KÖY MUHTARI: VİCDAN AZABI DUYUYORUZ
Ağızbozan Köyü muhtarı Nurettin Okçu, yaşanan olaydan dolayı utanç duyup, vicdan azabı çektiklerini belirterek, şunları söyledi:
"Eğer olayın aslı varsa, bir köylü olarak, köyün muhtarı olarak üzülüyorum. Biz vicdan azabı çekiyoruz burada. Köyden başka bir yere gittiğimde bu olayı konuştukları zaman toplumdan kaçıyorum. Hatta olayı tanıdık birileri konuşurken görürsem, utancımdan o kişiyi tanımazlıktan gelip uzaklaşıyorum. Allah kimseye utandırılacak iş vermesin. Utandığımız için kaçıyoruz. Biz inançlı insanlar olduğumuz için utanıyoruz."

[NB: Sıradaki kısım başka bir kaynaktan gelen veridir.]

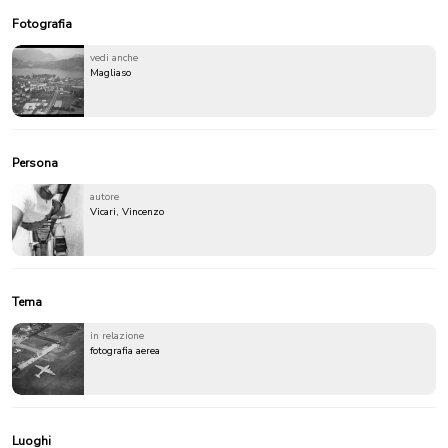
Fotografia
vedi anche
Magliaso
Persona
autore
Vicari, Vincenzo
Tema
in relazione
fotografia aerea
Luoghi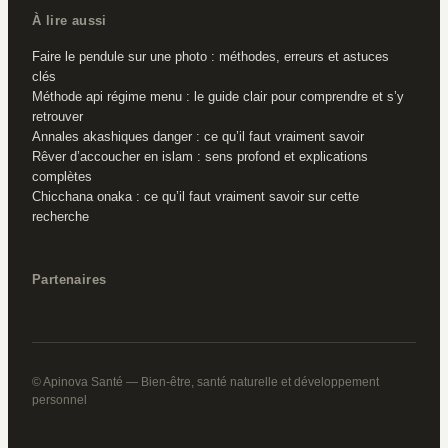
À lire aussi
Faire le pendule sur une photo : méthodes, erreurs et astuces
clés
Méthode api régime menu : le guide clair pour comprendre et s’y
retrouver
Annales akashiques danger : ce qu’il faut vraiment savoir
Rêver d’accoucher en islam : sens profond et explications
complètes
Chicchana onaka : ce qu’il faut vraiment savoir sur cette
recherche
Partenaires
© Apinova Santé — Bien-être, santé naturelle et développement
personnel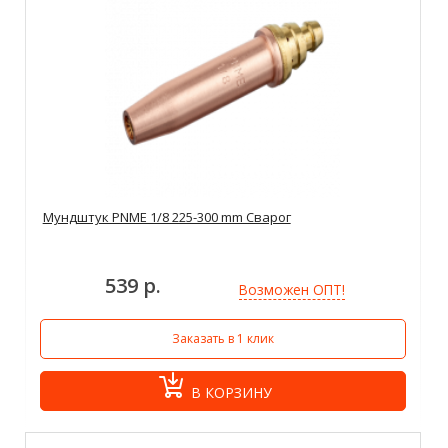
Мундштук PNME 1/8 225-300 mm Сварог
539 р.
Возможен ОПТ!
Заказать в 1 клик
В КОРЗИНУ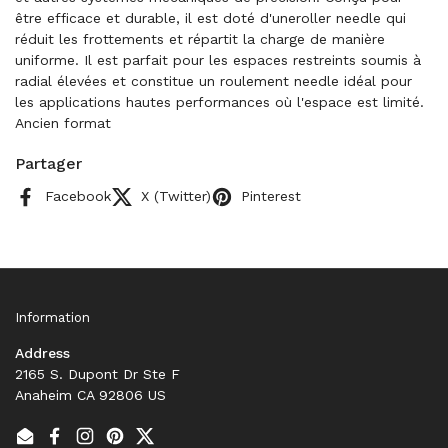
être efficace et durable, il est doté d'uneroller needle qui
réduit les frottements et répartit la charge de manière
uniforme. Il est parfait pour les espaces restreints soumis à
radial élevées et constitue un roulement needle idéal pour
les applications hautes performances où l'espace est limité.
Ancien format
Partager
Facebook
X (Twitter)
Pinterest
Information
Address
2165 S. Dupont Dr Ste F
Anaheim CA 92806 US
Email
Facebook
Instagram
Pinterest
Twitter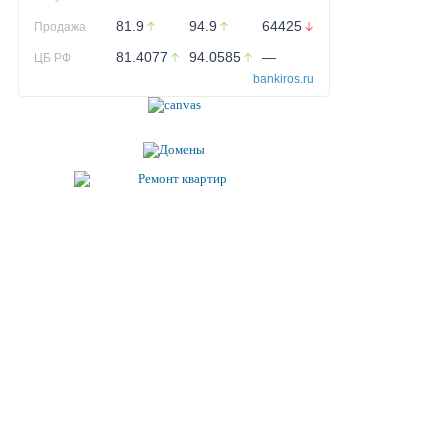
81.9
94.9
64425
Продажа
81.4077
94.0585
—
ЦБ РФ
bankiros.ru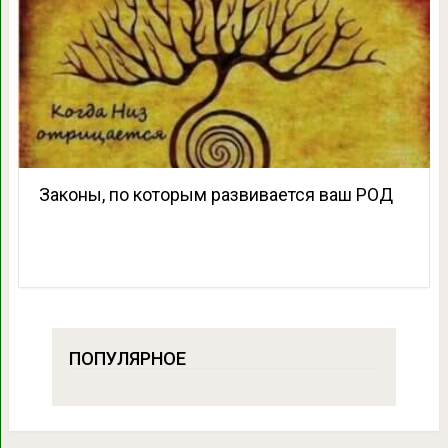
Законы, по которым развивается ваш РОД
ПОПУЛЯРНОЕ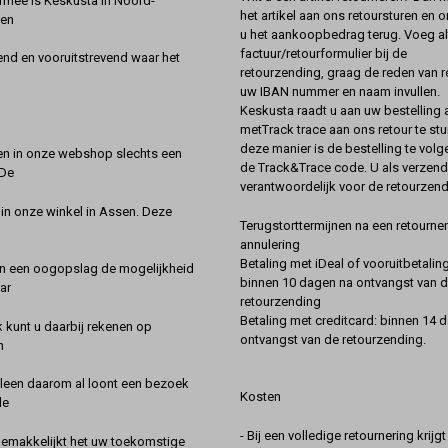
rmee is Keskusta in Noord-
het artikel aan ons retoursturen en 
een
u het aankoopbedrag terug. Voeg alt
factuur/retourformulier bij de
nd en vooruitstrevend waar het
retourzending, graag de reden van r
uw IBAN nummer en naam invullen.
Keskusta raadt u aan uw bestelling a
metTrack trace aan ons retour te stu
deze manier is de bestelling te vol
en in onze webshop slechts een
de Track&Trace code. U als verzend
 De
verantwoordelijk voor de retourzend
 in onze winkel in Assen. Deze
Terugstorttermijnen na een retourner
annulering
Betaling met iDeal of vooruitbetaling
in een oogopslag de mogelijkheid
binnen 10 dagen na ontvangst van 
ar
retourzending
Betaling met creditcard: binnen 14 
k kunt u daarbij rekenen op
ontvangst van de retourzending.
n
lleen daarom al loont een bezoek
Kosten
de
- Bij een volledige retournering krijg
gemakkelijkt het uw toekomstige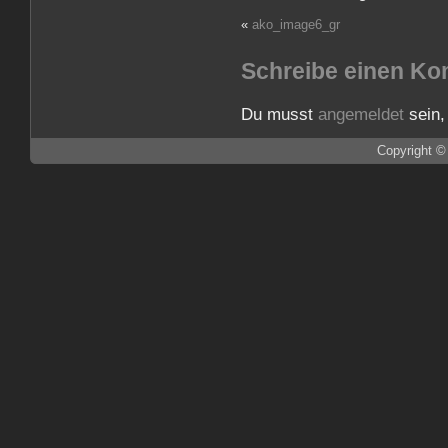
«
ako_image6_gr
Schreibe einen K
Du musst
angemeldet
sein,
Copyright ©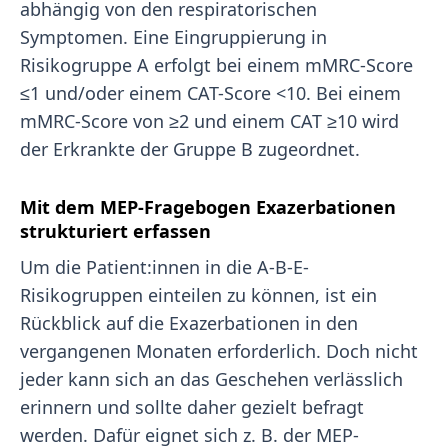
abhängig von den respiratorischen
Symptomen. Eine Eingruppierung in
Risikogruppe A erfolgt bei einem mMRC-Score
≤1 und/oder einem CAT-Score <10. Bei einem
mMRC-Score von ≥2 und einem CAT ≥10 wird
der Erkrankte der Gruppe B zugeordnet.
Mit dem MEP-Fragebogen Exazerbationen
strukturiert erfassen
Um die Patient:innen in die A-B-E-
Risikogruppen einteilen zu können, ist ein
Rückblick auf die Exazerbationen in den
vergangenen Monaten erforderlich. Doch nicht
jeder kann sich an das Geschehen verlässlich
erinnern und sollte daher gezielt befragt
werden. Dafür eignet sich z. B. der MEP-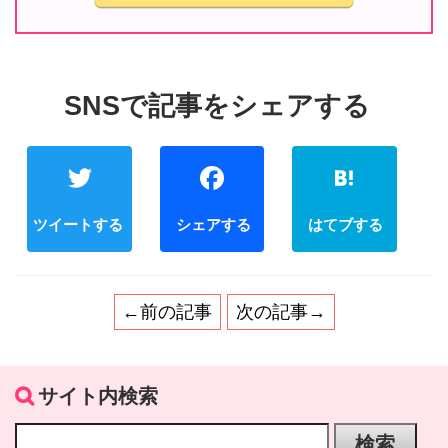
Twitter
Facebook
←前の記事
次の記事→
サイト内検索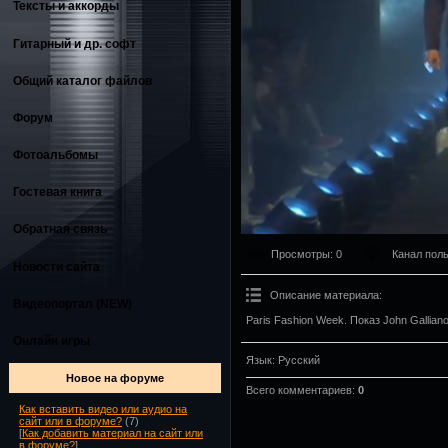
Тексты и аккорды
Гитарный и др. софт
Общий каталог файлов
Форум
Фотоальбомы
Гостевая книга
Обратная связь
Просмотры
: 0
Канал пол
Новости сайта
Описание материала
:
Видеопортал (NEW)
Paris Fashion Week. Показ John Galliano
Онлайн игры
Язык
: Русский
Новое на форуме
Всего комментариев
:
0
Как вставить видео или аудио на
сайт или в форуме?
(7)
[
Как добавить материал на сайт или
в форуме?
]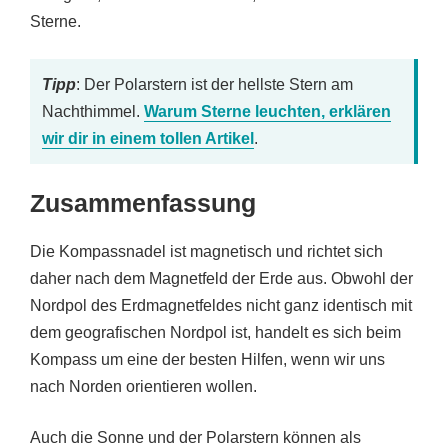
Sterne.
Tipp
: Der Polarstern ist der hellste Stern am
Nachthimmel.
Warum Sterne leuchten, erklären
wir dir in einem tollen Artikel
.
Zusammenfassung
Die Kompassnadel ist magnetisch und richtet sich
daher nach dem Magnetfeld der Erde aus. Obwohl der
Nordpol des Erdmagnetfeldes nicht ganz identisch mit
dem geografischen Nordpol ist, handelt es sich beim
Kompass um eine der besten Hilfen, wenn wir uns
nach Norden orientieren wollen.
Auch die Sonne und der Polarstern können als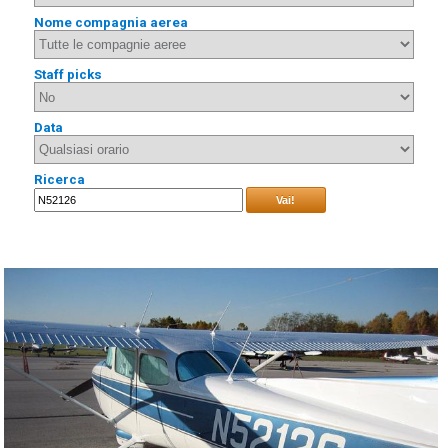
Nome compagnia aerea
Staff picks
Data
Ricerca
Vai!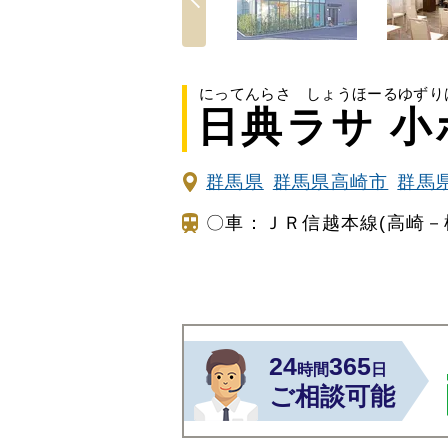
にってんらさ しょうほーるゆずり
日典ラサ 小
群馬県
群馬県高崎市
群馬
〇車：ＪＲ信越本線(高崎－
24
365
時間
日
ご相談可能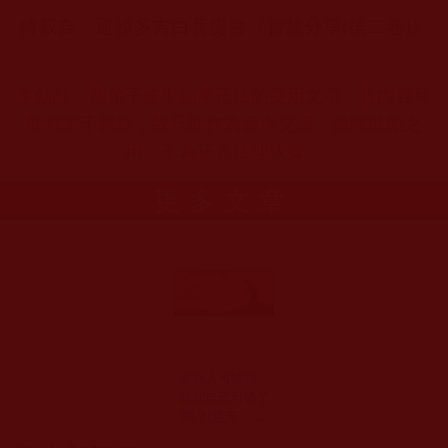
轉載自：
運頓多吉白菩提會《
智慧分享(第二卷)
》
本站註：佛弟子修學如來正法的受用文章，其內容可
能有若干錯誤，故只能作為參考交流、薰陶鼓勵之
用，不為正見法理依據。
更多文章
說別人可憐時，
想到自己可憐了
嗎？(慈芳 、慧
明)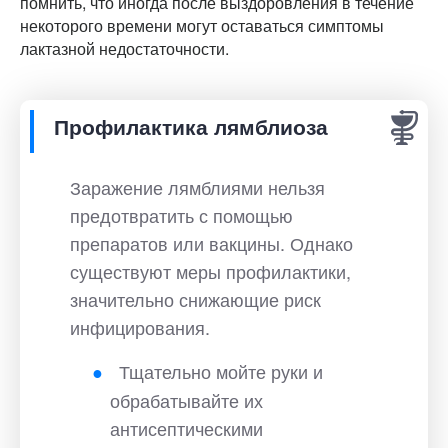
помнить, что иногда после выздоровления в течение
некоторого времени могут оставаться симптомы
лактазной недостаточности.
Профилактика лямблиоза
Заражение лямблиями нельзя
предотвратить с помощью
препаратов или вакцины. Однако
существуют меры профилактики,
значительно снижающие риск
инфицирования.
Тщательно мойте руки и
обрабатывайте их
антисептическими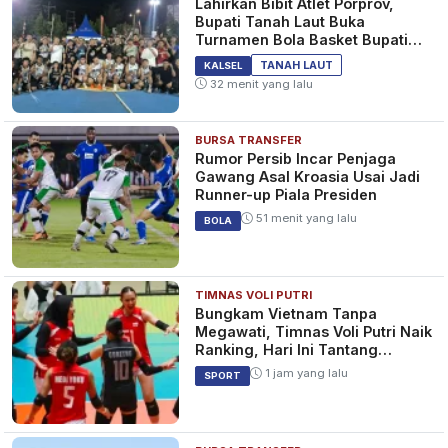
Lahirkan Bibit Atlet Porprov,
Bupati Tanah Laut Buka
Turnamen Bola Basket Bupati
Cup 2026
TANAH LAUT
KALSEL
32 menit yang lalu
BURSA TRANSFER
Rumor Persib Incar Penjaga
Gawang Asal Kroasia Usai Jadi
Runner-up Piala Presiden
51 menit yang lalu
BOLA
TIMNAS VOLI PUTRI
Bungkam Vietnam Tanpa
Megawati, Timnas Voli Putri Naik
Ranking, Hari Ini Tantang
Thailand
1 jam yang lalu
SPORT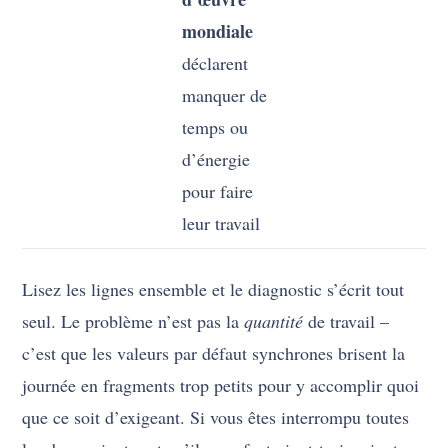
mondiale
déclarent
manquer de
temps ou
d’énergie
pour faire
leur travail
Lisez les lignes ensemble et le diagnostic s’écrit tout
seul. Le problème n’est pas la
quantité
de travail –
c’est que les valeurs par défaut synchrones brisent la
journée en fragments trop petits pour y accomplir quoi
que ce soit d’exigeant. Si vous êtes interrompu toutes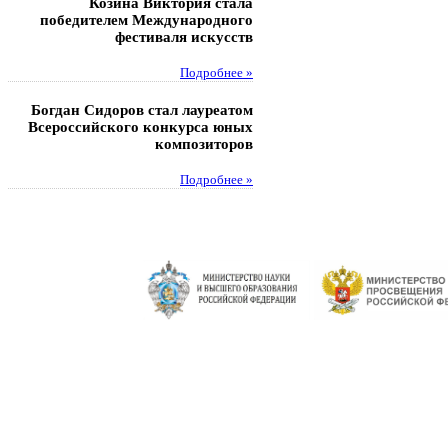
Козина Виктория стала
Музафаров Пётр стал п
победителем Международного
турнира п
фестиваля искусств
Под
Подробнее »
Педагоги гимнази
Богдан Сидоров стал лауреатом
победителями регион
Всероссийского конкурса юных
этапа XXI Всеросс
композиторов
конкурса «За нравс
подвиг у
Подробнее »
Под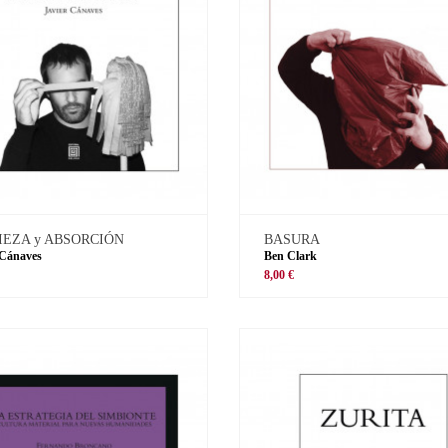
IEZA y ABSORCIÓN
BASURA
 Cánaves
Ben Clark
8,00 €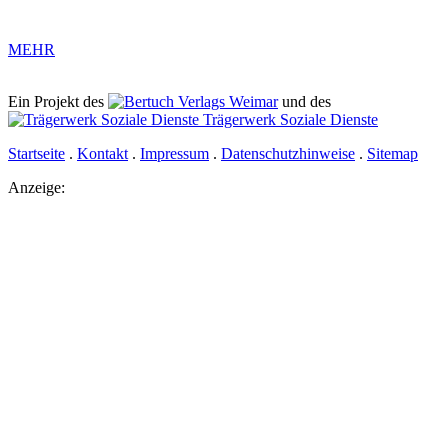
MEHR
Ein Projekt des
Verlags Weimar
und des
Trägerwerk Soziale Dienste
Startseite
.
Kontakt
.
Impressum
.
Datenschutzhinweise
.
Sitemap
Anzeige: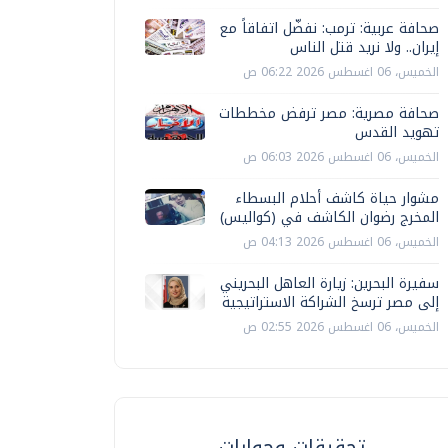
صحافة عربية: ترمب: نفضّل اتفاقاً مع
إيران.. ولا نريد قتل الناس
الخميس، 06 اغسطس 2026 06:22 ص
صحافة مصرية: مصر ترفض مخططات
تهويد القدس
الخميس، 06 اغسطس 2026 06:03 ص
مشوار حياة كاشف أحلام البسطاء
المخرج رضوان الكاشف في (كواليس)
الخميس، 06 اغسطس 2026 04:13 ص
سفيرة البحرين: زيارة العاهل البحريني
إلى مصر ترسخ الشراكة الاستراتيجية
الخميس، 06 اغسطس 2026 02:55 ص
تحقيقات وحوارات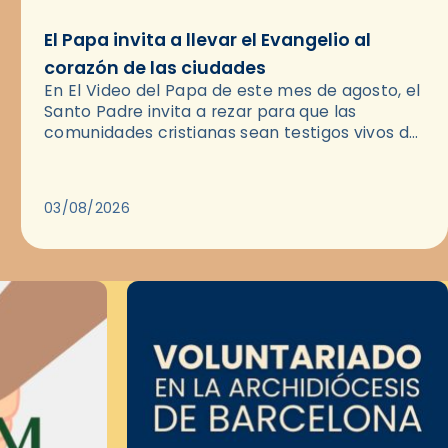
El Papa invita a llevar el Evangelio al
corazón de las ciudades
En El Video del Papa de este mes de agosto, el
Santo Padre invita a rezar para que las
comunidades cristianas sean testigos vivos del
Evangelio en medio de las ciudades. A…
03/08/2026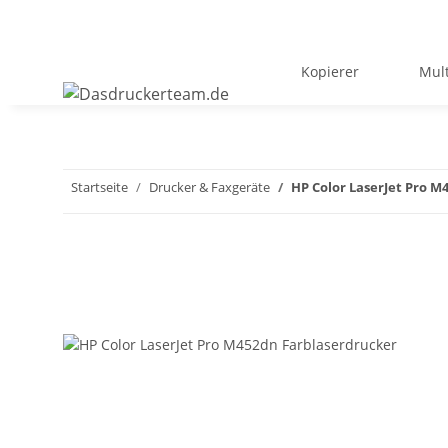
Kopierer
Mult
Startseite
Drucker & Faxgeräte
HP Color LaserJet Pro M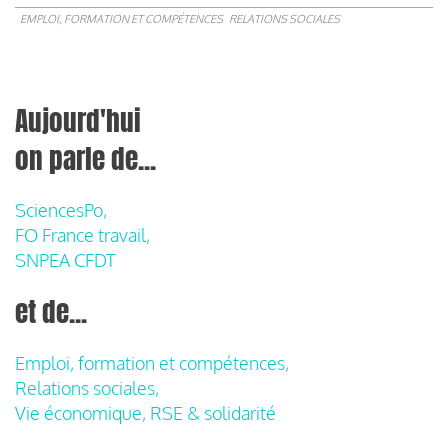
EMPLOI, FORMATION ET COMPÉTENCES
RELATIONS SOCIALES
Aujourd'hui
on parle de...
SciencesPo,
FO France travail,
SNPEA CFDT
et de...
Emploi, formation et compétences,
Relations sociales,
Vie économique, RSE & solidarité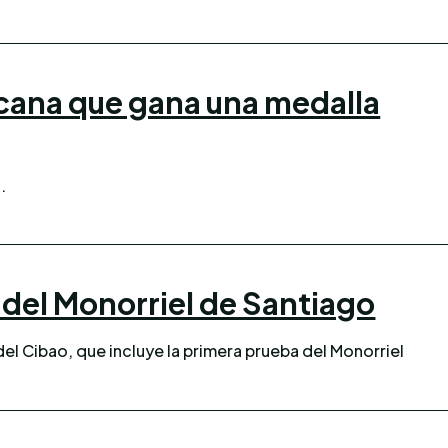
icana que gana una medalla
.
del Monorriel de Santiago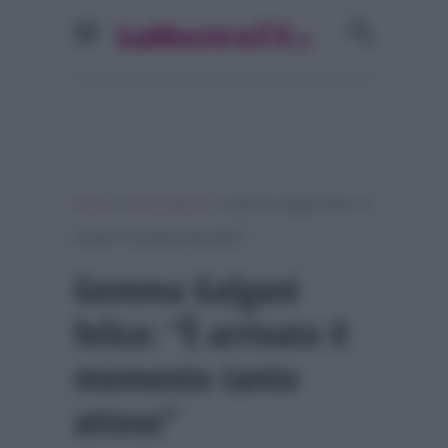
»
»
Home
Personaggi Tv
Gemma Galgani felice: “È
arrivato il momento tanto atteso”
Gemma Galgani
felice: “È arrivato il
momento tanto
atteso”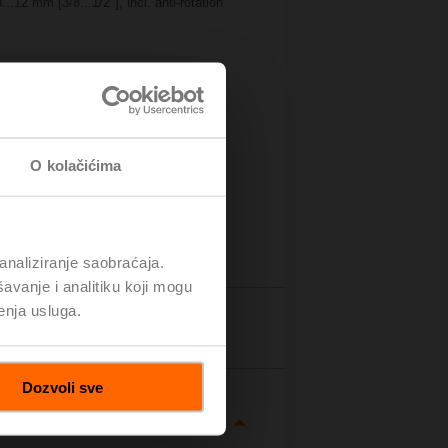
12 mm [3/8...1/2"], incl. anti-rotation
O kolačićima
analiziranje saobraćaja.
avanje i analitiku koji mogu
enja usluga.
etalji
Dozvoli sve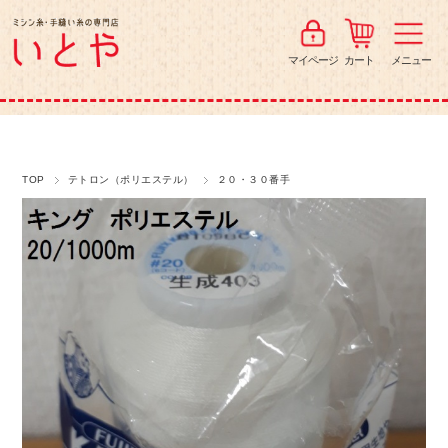
マイページ
カート
メニュー
TOP
テトロン（ポリエステル）
２０・３０番手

"DİYARBAKIRLI ÇOCUKLAR GELİRDİ"
Muhtar Okçu, Muharrem B.’nin, tutuklanmadan bir hafta önce çocuklarla köye geldiğini, durumundan kuşkulandıklarını da belirterek sözlerini şöyle sürdürdü:
"Bizim bildiğimiz sadece kuşkumuz vardı. Yaklaşık 15 yıl önce Diyarbakırlı çocuklar gelirdi. Komşu köyden de çocuklar gelirdi. Hep çocuklarla ilgileniyordu. Köylülerle çok muhatap olmazdı. O çocuklara Kuran okuttuğunu duyuyorduk. Muharrem B.’nin 1 kez nişanlısından, 4 kez de evlenip eşlerinden ayrıldığını biliyorum. Bizim köyün okulunda da görev yaptı. Hatta okul müdürüydü. Yaklaşık 2 yıl kaldı. Ben şahsım adına çocuklarla fazla ilgilendiğinden şüpheleniyordum. Çocuklar ’hocam hocam’ diye el pençe etrafında dolaşırdı. Eşini dövermiş duyduğumuz kadarıyla. Bu çocuklara kesin böyle bir şey olduysa onu hakimler bilir. Köydeki akrabaları, bu olay olduktan sonra hocanın annesiyle araları açıldı. Annesiyle pek ilgilenmemeye başladı."